STATED TASK
Render every line of the entries below as one numbered list, leaving out any blank lines.
%%
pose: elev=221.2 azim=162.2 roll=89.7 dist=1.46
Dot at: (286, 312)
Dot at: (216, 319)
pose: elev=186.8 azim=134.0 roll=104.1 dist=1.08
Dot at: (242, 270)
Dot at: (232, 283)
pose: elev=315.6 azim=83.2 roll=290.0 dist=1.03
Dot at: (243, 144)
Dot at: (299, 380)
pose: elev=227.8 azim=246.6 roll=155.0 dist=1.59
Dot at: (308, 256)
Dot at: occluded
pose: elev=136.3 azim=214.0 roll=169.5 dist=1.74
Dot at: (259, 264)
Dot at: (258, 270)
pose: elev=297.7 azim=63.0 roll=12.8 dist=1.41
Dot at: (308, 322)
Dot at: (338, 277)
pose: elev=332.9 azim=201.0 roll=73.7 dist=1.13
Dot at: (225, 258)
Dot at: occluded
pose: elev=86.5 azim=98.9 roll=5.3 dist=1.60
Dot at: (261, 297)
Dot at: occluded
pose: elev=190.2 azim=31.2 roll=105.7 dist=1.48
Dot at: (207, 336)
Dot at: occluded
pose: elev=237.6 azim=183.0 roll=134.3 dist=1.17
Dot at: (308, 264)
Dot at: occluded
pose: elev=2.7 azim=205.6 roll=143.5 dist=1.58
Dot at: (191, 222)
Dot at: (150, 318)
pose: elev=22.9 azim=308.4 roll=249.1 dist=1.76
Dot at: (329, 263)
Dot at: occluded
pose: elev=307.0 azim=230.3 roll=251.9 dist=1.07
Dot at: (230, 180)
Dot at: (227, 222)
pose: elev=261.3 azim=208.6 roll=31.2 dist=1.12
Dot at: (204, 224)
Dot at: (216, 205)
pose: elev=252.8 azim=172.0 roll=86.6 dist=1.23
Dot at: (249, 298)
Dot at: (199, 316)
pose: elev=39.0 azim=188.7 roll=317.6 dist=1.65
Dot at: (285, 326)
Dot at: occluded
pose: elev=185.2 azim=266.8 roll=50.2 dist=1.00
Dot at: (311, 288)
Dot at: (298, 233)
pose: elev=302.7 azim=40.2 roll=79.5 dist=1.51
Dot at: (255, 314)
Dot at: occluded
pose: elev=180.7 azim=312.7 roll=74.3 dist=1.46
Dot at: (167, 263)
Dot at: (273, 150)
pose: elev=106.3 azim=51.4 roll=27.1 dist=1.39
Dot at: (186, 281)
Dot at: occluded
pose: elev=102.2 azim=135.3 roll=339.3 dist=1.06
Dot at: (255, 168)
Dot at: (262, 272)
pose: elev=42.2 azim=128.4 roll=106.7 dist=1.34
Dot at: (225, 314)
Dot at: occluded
%%
SOLVED EXERCISE
1. pose: elev=221.2 azim=162.2 roll=89.7 dist=1.46
2. Dot at: (286, 312)
3. Dot at: (216, 319)
4. pose: elev=186.8 azim=134.0 roll=104.1 dist=1.08
5. Dot at: (242, 270)
6. Dot at: (232, 283)
7. pose: elev=315.6 azim=83.2 roll=290.0 dist=1.03
8. Dot at: (243, 144)
9. Dot at: (299, 380)
10. pose: elev=227.8 azim=246.6 roll=155.0 dist=1.59
11. Dot at: (308, 256)
12. Dot at: occluded
13. pose: elev=136.3 azim=214.0 roll=169.5 dist=1.74
14. Dot at: (259, 264)
15. Dot at: (258, 270)
16. pose: elev=297.7 azim=63.0 roll=12.8 dist=1.41
17. Dot at: (308, 322)
18. Dot at: (338, 277)
19. pose: elev=332.9 azim=201.0 roll=73.7 dist=1.13
20. Dot at: (225, 258)
21. Dot at: occluded
22. pose: elev=86.5 azim=98.9 roll=5.3 dist=1.60
23. Dot at: (261, 297)
24. Dot at: occluded
25. pose: elev=190.2 azim=31.2 roll=105.7 dist=1.48
26. Dot at: (207, 336)
27. Dot at: occluded
28. pose: elev=237.6 azim=183.0 roll=134.3 dist=1.17
29. Dot at: (308, 264)
30. Dot at: occluded
31. pose: elev=2.7 azim=205.6 roll=143.5 dist=1.58
32. Dot at: (191, 222)
33. Dot at: (150, 318)
34. pose: elev=22.9 azim=308.4 roll=249.1 dist=1.76
35. Dot at: (329, 263)
36. Dot at: occluded
37. pose: elev=307.0 azim=230.3 roll=251.9 dist=1.07
38. Dot at: (230, 180)
39. Dot at: (227, 222)
40. pose: elev=261.3 azim=208.6 roll=31.2 dist=1.12
41. Dot at: (204, 224)
42. Dot at: (216, 205)
43. pose: elev=252.8 azim=172.0 roll=86.6 dist=1.23
44. Dot at: (249, 298)
45. Dot at: (199, 316)
46. pose: elev=39.0 azim=188.7 roll=317.6 dist=1.65
47. Dot at: (285, 326)
48. Dot at: occluded
49. pose: elev=185.2 azim=266.8 roll=50.2 dist=1.00
50. Dot at: (311, 288)
51. Dot at: (298, 233)
52. pose: elev=302.7 azim=40.2 roll=79.5 dist=1.51
53. Dot at: (255, 314)
54. Dot at: occluded
55. pose: elev=180.7 azim=312.7 roll=74.3 dist=1.46
56. Dot at: (167, 263)
57. Dot at: (273, 150)
58. pose: elev=106.3 azim=51.4 roll=27.1 dist=1.39
59. Dot at: (186, 281)
60. Dot at: occluded
61. pose: elev=102.2 azim=135.3 roll=339.3 dist=1.06
62. Dot at: (255, 168)
63. Dot at: (262, 272)
64. pose: elev=42.2 azim=128.4 roll=106.7 dist=1.34
65. Dot at: (225, 314)
66. Dot at: occluded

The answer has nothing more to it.